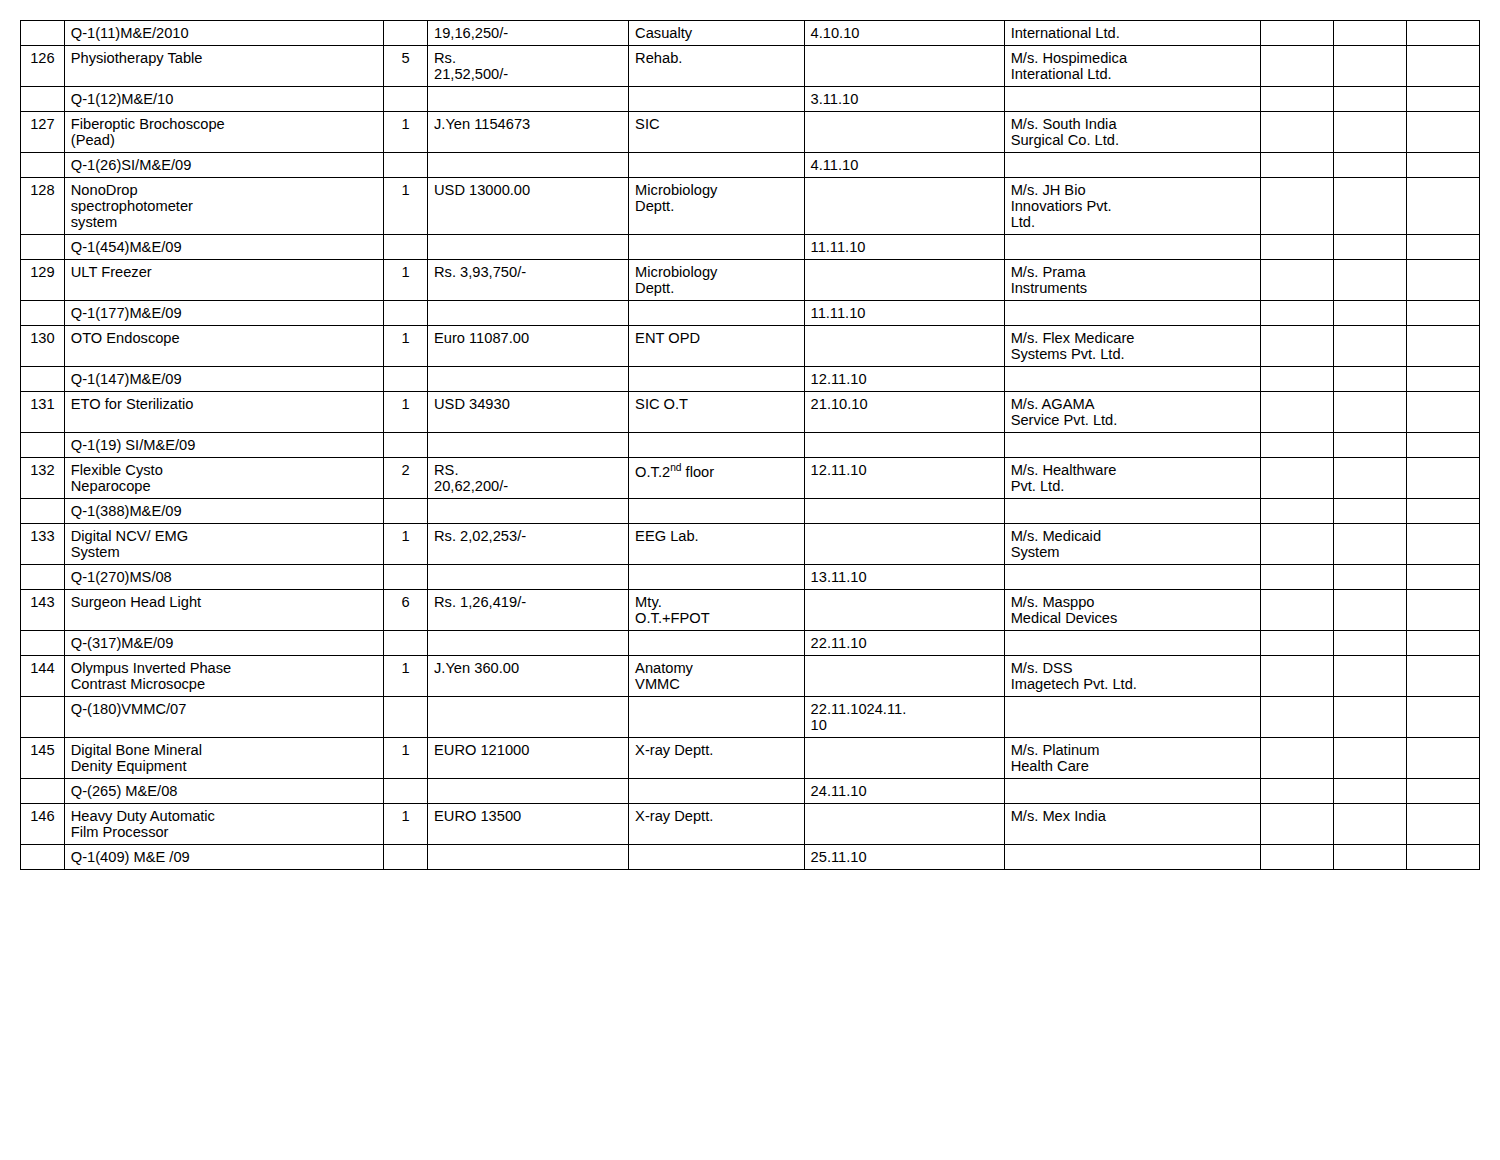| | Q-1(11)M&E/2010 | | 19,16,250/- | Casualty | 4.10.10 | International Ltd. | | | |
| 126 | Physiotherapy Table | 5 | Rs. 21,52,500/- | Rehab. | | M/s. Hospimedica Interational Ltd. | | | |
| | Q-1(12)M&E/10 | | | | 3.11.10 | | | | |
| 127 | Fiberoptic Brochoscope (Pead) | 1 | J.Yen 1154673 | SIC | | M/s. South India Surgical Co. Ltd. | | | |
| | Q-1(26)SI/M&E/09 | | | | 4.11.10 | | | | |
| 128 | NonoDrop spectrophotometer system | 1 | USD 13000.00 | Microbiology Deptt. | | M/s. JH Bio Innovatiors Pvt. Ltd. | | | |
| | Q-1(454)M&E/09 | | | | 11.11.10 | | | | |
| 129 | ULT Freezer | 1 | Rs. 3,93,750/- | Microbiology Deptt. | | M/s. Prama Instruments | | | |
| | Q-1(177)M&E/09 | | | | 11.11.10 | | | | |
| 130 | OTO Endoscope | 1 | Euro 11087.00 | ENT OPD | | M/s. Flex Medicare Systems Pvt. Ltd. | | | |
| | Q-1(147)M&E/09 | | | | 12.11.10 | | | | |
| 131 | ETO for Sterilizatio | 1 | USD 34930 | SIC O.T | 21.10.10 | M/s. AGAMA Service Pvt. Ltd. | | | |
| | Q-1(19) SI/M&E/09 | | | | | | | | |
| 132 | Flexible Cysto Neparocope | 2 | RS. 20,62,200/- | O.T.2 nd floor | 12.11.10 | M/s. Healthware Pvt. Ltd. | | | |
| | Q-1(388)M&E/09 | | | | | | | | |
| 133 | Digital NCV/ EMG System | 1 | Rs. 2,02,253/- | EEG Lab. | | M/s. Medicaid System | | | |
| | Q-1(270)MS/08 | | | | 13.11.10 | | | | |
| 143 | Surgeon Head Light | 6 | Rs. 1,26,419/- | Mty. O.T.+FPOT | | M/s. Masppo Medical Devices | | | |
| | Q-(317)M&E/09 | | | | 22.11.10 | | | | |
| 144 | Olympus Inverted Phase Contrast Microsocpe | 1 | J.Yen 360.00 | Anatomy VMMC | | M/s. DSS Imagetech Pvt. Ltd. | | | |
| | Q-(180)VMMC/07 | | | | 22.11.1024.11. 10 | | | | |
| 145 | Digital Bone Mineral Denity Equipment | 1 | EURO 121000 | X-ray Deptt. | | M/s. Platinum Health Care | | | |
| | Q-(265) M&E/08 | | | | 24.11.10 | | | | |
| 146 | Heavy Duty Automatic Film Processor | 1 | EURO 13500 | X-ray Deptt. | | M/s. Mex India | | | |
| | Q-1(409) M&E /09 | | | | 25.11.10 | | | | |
● ● ●
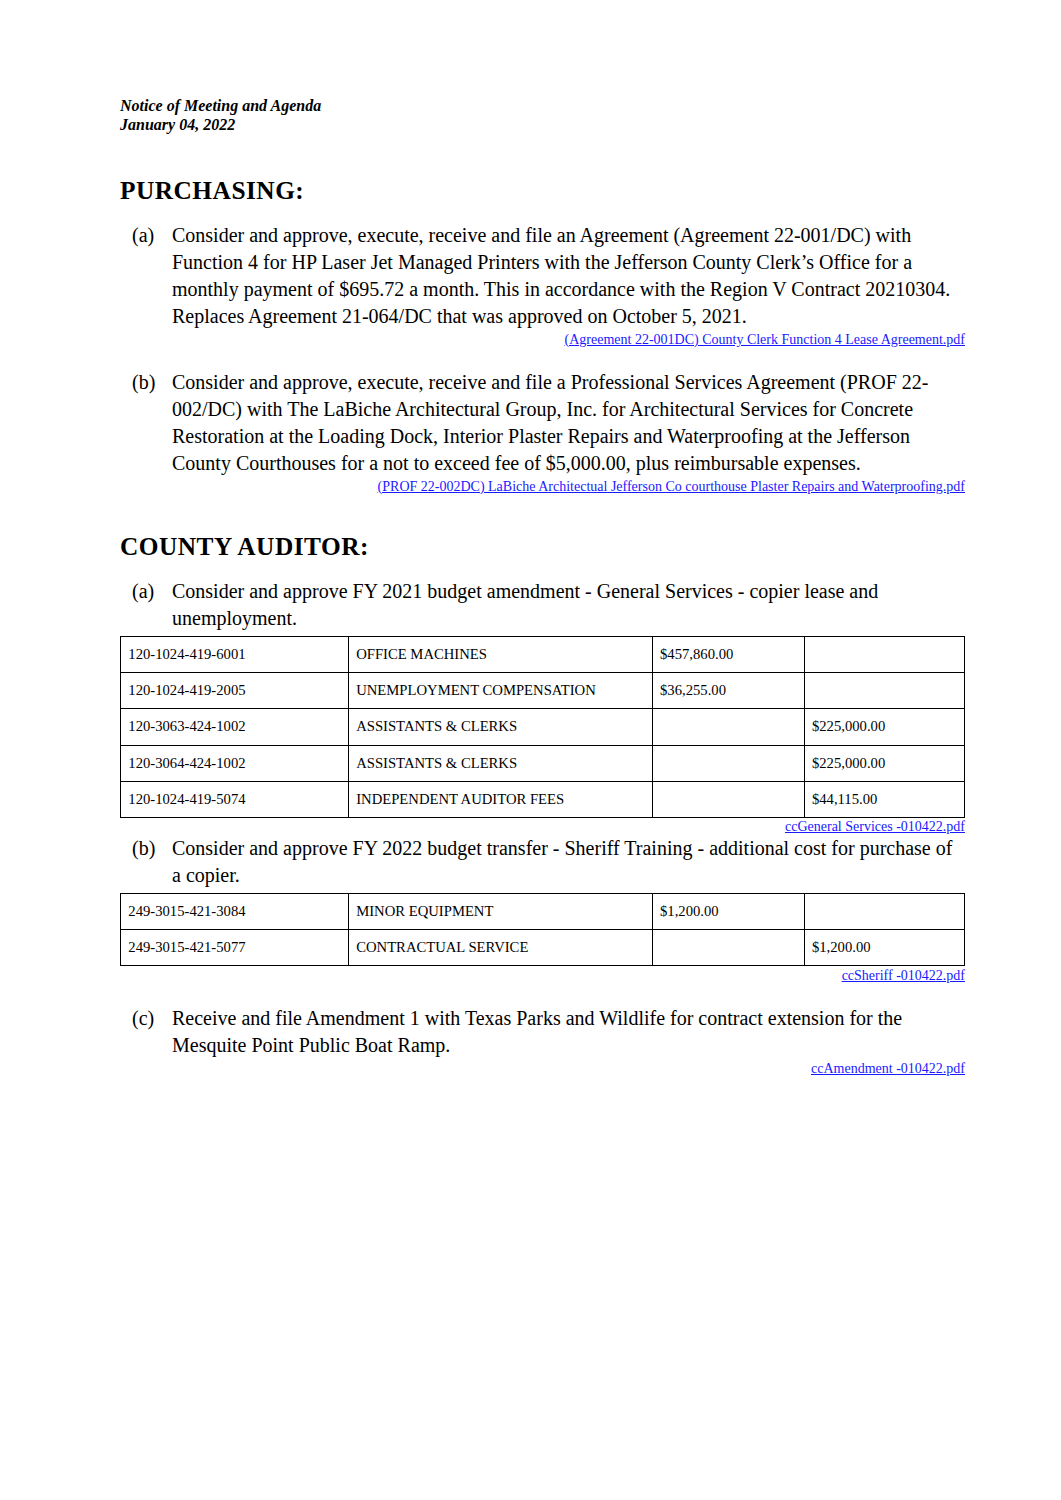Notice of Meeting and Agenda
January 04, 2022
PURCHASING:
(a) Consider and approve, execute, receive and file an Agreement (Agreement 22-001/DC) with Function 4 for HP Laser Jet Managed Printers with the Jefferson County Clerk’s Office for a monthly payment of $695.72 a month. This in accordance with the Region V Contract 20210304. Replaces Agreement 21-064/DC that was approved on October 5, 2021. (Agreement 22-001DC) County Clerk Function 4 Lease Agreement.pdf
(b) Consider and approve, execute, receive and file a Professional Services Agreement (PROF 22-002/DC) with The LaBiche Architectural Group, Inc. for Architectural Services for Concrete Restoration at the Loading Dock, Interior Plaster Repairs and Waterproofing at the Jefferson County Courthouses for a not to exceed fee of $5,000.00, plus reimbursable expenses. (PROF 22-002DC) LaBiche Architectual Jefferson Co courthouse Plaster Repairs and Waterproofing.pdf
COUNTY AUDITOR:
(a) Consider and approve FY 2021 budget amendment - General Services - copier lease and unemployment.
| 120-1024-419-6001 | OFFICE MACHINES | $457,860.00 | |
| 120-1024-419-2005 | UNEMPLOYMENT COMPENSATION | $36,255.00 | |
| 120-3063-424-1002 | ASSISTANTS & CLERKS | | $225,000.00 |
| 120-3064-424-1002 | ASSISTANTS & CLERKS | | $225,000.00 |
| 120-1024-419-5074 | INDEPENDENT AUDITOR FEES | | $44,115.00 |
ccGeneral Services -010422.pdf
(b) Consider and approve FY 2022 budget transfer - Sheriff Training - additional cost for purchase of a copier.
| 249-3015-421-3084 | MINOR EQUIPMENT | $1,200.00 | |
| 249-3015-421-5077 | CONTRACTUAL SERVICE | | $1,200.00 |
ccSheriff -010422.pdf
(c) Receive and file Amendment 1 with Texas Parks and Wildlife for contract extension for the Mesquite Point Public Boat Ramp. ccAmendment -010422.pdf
● ● ●
> [Exercise goal]: Quote the listing above, but only from the line that shows "Systems Pvt. Ltd. | | | |" through the line that shows "25.11.10 | | | | |".

> [Written response]:
| 130 | OTO Endoscope | 1 | Euro 11087.00 | ENT OPD | | M/s. Flex Medicare Systems Pvt. Ltd. | | | |
| | Q-1(147)M&E/09 | | | | 12.11.10 | | | | |
| 131 | ETO for Sterilizatio | 1 | USD 34930 | SIC O.T | 21.10.10 | M/s. AGAMA Service Pvt. Ltd. | | | |
| | Q-1(19) SI/M&E/09 | | | | | | | | |
| 132 | Flexible Cysto Neparocope | 2 | RS. 20,62,200/- | O.T.2 nd floor | 12.11.10 | M/s. Healthware Pvt. Ltd. | | | |
| | Q-1(388)M&E/09 | | | | | | | | |
| 133 | Digital NCV/ EMG System | 1 | Rs. 2,02,253/- | EEG Lab. | | M/s. Medicaid System | | | |
| | Q-1(270)MS/08 | | | | 13.11.10 | | | | |
| 143 | Surgeon Head Light | 6 | Rs. 1,26,419/- | Mty. O.T.+FPOT | | M/s. Masppo Medical Devices | | | |
| | Q-(317)M&E/09 | | | | 22.11.10 | | | | |
| 144 | Olympus Inverted Phase Contrast Microsocpe | 1 | J.Yen 360.00 | Anatomy VMMC | | M/s. DSS Imagetech Pvt. Ltd. | | | |
| | Q-(180)VMMC/07 | | | | 22.11.1024.11. 10 | | | | |
| 145 | Digital Bone Mineral Denity Equipment | 1 | EURO 121000 | X-ray Deptt. | | M/s. Platinum Health Care | | | |
| | Q-(265) M&E/08 | | | | 24.11.10 | | | | |
| 146 | Heavy Duty Automatic Film Processor | 1 | EURO 13500 | X-ray Deptt. | | M/s. Mex India | | | |
| | Q-1(409) M&E /09 | | | | 25.11.10 | | | | |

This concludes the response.